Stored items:
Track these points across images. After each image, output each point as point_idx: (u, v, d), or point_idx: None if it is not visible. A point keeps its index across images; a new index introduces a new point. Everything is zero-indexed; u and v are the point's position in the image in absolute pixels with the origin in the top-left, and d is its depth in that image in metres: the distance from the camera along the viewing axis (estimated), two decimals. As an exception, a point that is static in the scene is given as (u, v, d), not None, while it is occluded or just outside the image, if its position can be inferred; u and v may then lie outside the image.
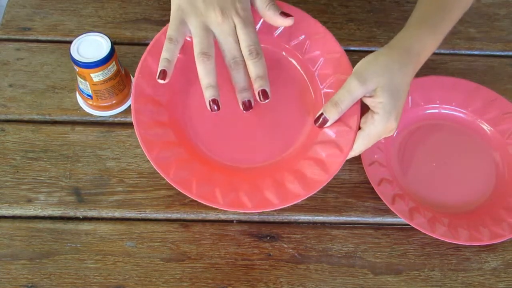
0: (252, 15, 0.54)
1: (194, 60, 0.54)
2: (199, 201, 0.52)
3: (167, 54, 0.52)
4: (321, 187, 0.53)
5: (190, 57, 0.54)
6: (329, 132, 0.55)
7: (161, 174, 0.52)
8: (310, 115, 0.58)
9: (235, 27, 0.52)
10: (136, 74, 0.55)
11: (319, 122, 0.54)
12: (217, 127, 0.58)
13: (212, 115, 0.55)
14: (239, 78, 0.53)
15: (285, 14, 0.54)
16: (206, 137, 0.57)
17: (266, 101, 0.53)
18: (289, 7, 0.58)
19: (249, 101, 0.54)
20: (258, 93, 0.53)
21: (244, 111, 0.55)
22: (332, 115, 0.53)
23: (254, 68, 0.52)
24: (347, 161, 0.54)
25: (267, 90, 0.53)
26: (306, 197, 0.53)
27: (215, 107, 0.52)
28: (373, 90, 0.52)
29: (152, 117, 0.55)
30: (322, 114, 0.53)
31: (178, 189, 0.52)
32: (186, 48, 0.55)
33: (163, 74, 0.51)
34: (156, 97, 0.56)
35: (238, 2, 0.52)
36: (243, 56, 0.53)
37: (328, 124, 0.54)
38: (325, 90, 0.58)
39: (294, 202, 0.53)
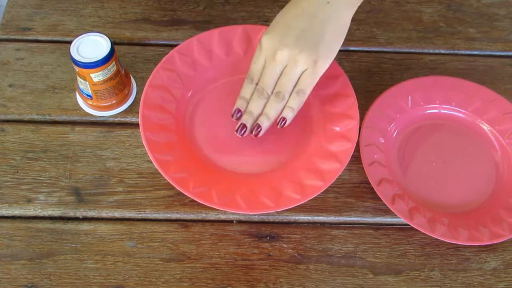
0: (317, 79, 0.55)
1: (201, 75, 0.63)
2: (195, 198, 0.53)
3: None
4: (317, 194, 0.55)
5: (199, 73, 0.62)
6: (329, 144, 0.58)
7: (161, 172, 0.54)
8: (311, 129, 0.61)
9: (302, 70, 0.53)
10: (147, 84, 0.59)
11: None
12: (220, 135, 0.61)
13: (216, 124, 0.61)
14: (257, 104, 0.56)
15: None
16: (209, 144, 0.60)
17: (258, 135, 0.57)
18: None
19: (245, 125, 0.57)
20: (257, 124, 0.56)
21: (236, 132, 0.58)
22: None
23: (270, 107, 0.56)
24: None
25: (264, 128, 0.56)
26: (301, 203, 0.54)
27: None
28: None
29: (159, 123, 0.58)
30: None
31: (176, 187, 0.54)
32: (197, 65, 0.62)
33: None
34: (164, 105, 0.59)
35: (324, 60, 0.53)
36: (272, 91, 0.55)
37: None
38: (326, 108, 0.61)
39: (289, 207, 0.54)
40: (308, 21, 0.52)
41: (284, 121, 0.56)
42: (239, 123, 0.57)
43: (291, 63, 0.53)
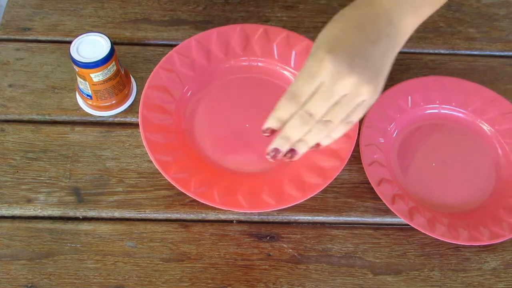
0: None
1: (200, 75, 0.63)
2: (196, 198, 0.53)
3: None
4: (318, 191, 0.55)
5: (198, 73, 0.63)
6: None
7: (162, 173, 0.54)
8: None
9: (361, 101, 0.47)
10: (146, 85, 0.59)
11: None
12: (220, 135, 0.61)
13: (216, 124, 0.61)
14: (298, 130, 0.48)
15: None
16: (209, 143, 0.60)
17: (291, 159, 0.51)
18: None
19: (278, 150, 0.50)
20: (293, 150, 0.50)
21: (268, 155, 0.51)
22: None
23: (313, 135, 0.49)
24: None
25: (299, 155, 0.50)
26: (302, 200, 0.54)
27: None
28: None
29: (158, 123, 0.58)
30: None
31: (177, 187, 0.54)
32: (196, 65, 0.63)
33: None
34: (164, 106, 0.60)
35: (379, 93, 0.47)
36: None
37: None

WHAT IS NEEDED: Copy out every line of the data exactly, leaving the images behind.

WRITTEN ANSWER:
Track these points across images. After each image, output each point as point_idx: (u, v, d), or point_idx: None if it is not visible. A point keeps its index across images; a new index introduces a new point. Everything is zero-indexed; u and v are the point's position in the image in absolute pixels with the origin in the top-left, and d is its depth in that image in metres: the distance from the camera along the viewing axis (estimated), two decimals. As an exception, a point that is static in the scene is given as (u, v, d), not None, while it is occluded or just outside the image, if its position can be inferred; u and v may then lie outside the image.
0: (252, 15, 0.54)
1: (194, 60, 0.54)
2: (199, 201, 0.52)
3: (167, 54, 0.52)
4: (321, 187, 0.53)
5: (190, 57, 0.54)
6: (329, 132, 0.55)
7: (161, 174, 0.52)
8: (310, 115, 0.58)
9: (235, 27, 0.52)
10: (136, 74, 0.55)
11: (319, 122, 0.54)
12: (217, 127, 0.58)
13: (212, 115, 0.55)
14: (239, 78, 0.53)
15: (285, 14, 0.54)
16: (206, 137, 0.57)
17: (266, 101, 0.53)
18: (289, 7, 0.58)
19: (249, 101, 0.54)
20: (258, 93, 0.53)
21: (244, 111, 0.55)
22: (332, 115, 0.53)
23: (254, 68, 0.52)
24: (347, 161, 0.54)
25: (267, 90, 0.53)
26: (306, 197, 0.53)
27: (215, 107, 0.52)
28: (373, 90, 0.52)
29: (152, 117, 0.55)
30: (322, 114, 0.53)
31: (178, 189, 0.52)
32: (186, 48, 0.55)
33: (163, 74, 0.51)
34: (156, 97, 0.56)
35: (238, 2, 0.52)
36: (243, 56, 0.53)
37: (328, 124, 0.54)
38: (325, 90, 0.58)
39: (294, 202, 0.53)
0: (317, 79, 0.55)
1: (201, 75, 0.63)
2: (195, 198, 0.53)
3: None
4: (317, 194, 0.55)
5: (199, 73, 0.62)
6: (329, 144, 0.58)
7: (161, 172, 0.54)
8: (311, 129, 0.61)
9: (302, 70, 0.53)
10: (147, 84, 0.59)
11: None
12: (220, 135, 0.61)
13: (216, 124, 0.61)
14: (257, 104, 0.56)
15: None
16: (209, 144, 0.60)
17: (258, 135, 0.57)
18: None
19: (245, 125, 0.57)
20: (257, 124, 0.56)
21: (236, 132, 0.58)
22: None
23: (270, 107, 0.56)
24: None
25: (264, 128, 0.56)
26: (301, 203, 0.54)
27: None
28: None
29: (159, 123, 0.58)
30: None
31: (176, 187, 0.54)
32: (197, 65, 0.62)
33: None
34: (164, 105, 0.59)
35: (324, 60, 0.53)
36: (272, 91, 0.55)
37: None
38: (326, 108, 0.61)
39: (289, 207, 0.54)
40: (308, 21, 0.52)
41: (284, 121, 0.56)
42: (239, 123, 0.57)
43: (291, 63, 0.53)
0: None
1: (200, 75, 0.63)
2: (196, 198, 0.53)
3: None
4: (318, 191, 0.55)
5: (198, 73, 0.63)
6: None
7: (162, 173, 0.54)
8: None
9: (361, 101, 0.47)
10: (146, 85, 0.59)
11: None
12: (220, 135, 0.61)
13: (216, 124, 0.61)
14: (298, 130, 0.48)
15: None
16: (209, 143, 0.60)
17: (291, 159, 0.51)
18: None
19: (278, 150, 0.50)
20: (293, 150, 0.50)
21: (268, 155, 0.51)
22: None
23: (313, 135, 0.49)
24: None
25: (299, 155, 0.50)
26: (302, 200, 0.54)
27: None
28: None
29: (158, 123, 0.58)
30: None
31: (177, 187, 0.54)
32: (196, 65, 0.63)
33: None
34: (164, 106, 0.60)
35: (379, 93, 0.47)
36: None
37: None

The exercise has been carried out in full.